One-piece ceramic implants have been investigated in several studies and have demonstrated high clinical success and mechanical strength [10, 32]. One-piece implants also offer advantages such as faster surgical procedures, simpler prosthetic approaches, and the absence of a microgap between the abutment and the implant, which prevents the accumulation of microorganisms inside the gap [33, 34]. They have also been reported to be mechanically superior, with lower fracture rates according to in vitro studies [10]. Despite Hashim et al. [14] reporting a higher rate of early implant loss in one-piece ceramic implants, our results showed no statistically significant difference between the survival rates of one-piece and two-piece implant. There are also disadvantages to one-piece implants, such as limitations in adjusting the angulation of the abutment and the necessity for a cemented crown. In contrast, two-piece ceramic implants can accommodate both cemented and screw-retained crowns. Although four of the thirteen failed implants in the present study were one-piece implants, compared with nine two-piece failures, there was no statistically significant difference between groups.

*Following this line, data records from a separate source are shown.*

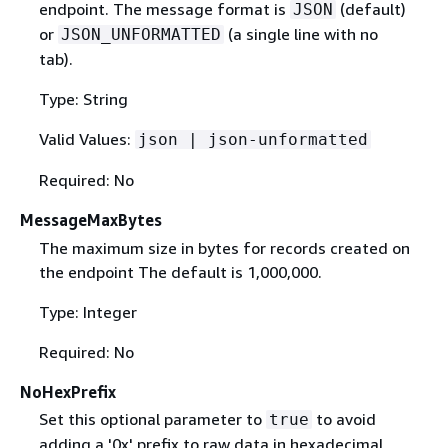
endpoint. The message format is
(default)
JSON
or
(a single line with no
JSON_UNFORMATTED
tab).
Type: String
Valid Values:
json | json-unformatted
Required: No
MessageMaxBytes
The maximum size in bytes for records created on
the endpoint The default is 1,000,000.
Type: Integer
Required: No
NoHexPrefix
Set this optional parameter to
to avoid
true
adding a '0x' prefix to raw data in hexadecimal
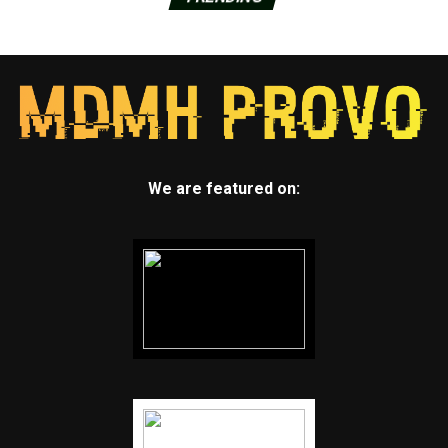
We are featured on:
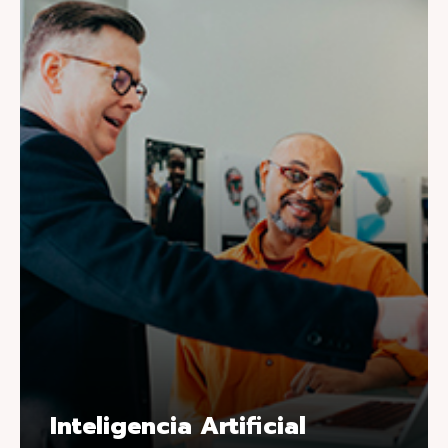
Inteligencia Artificial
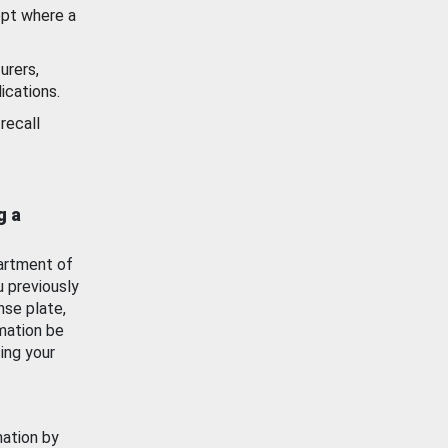
ept where a
urers,
ications.
recall
g a
artment of
u previously
nse plate,
mation be
ing your
mation by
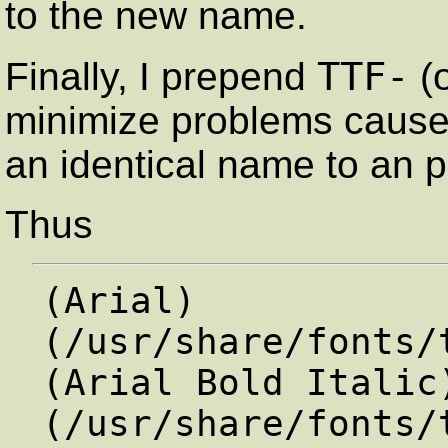
to the new name.
TTF-
Finally, I prepend
(
minimize problems cause
an identical name to an p
Thus
(Arial)               
(/usr/share/fonts/
(Arial Bold Italic)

This study presents several limitations that warrant consideration. The lack of comprehensive clinical and radiographic evaluations, including peri-implant bone level measurements and probing depth assessments, limits the ability to assess the health of peri-implant tissues over time thoroughly. Moreover, the retrospective design and relatively modest sample size may influence the generalizability of the findings. Although all failures occurred without GBR in the updated dataset, this finding should be interpreted with caution, as the GBR subgroup was small and may not fully represent broader clinical variability. This outcome is consistent with prior research conducted by Balmer et al. Future prospective studies with larger cohorts and standardized clinical and radiological follow-ups are essential to more accurately ascertain the long-term outcomes of zirconia implants.
Conclusions
This study reported a 5-year survival rate of 83.8% for zirconia implants, supporting their viability as alternatives to titanium implants. Although clinical parameters such as probing depth and insertion torque were not assessed, implant failures were associated with biological issues rather than mechanical factors, with no fractures observed. These findings indicate good mid-term outcomes for both one-piece and two-piece zirconia implants, although immediate placement showed lower survival rates than late placement. Implants with guided bone regeneration demonstrated consistently higher survival, emphasizing the importance of GBR procedures for long-term success. Future studies involving detailed clinical and radiographic assessments are needed to confirm these results and refine zirconia implant protocols.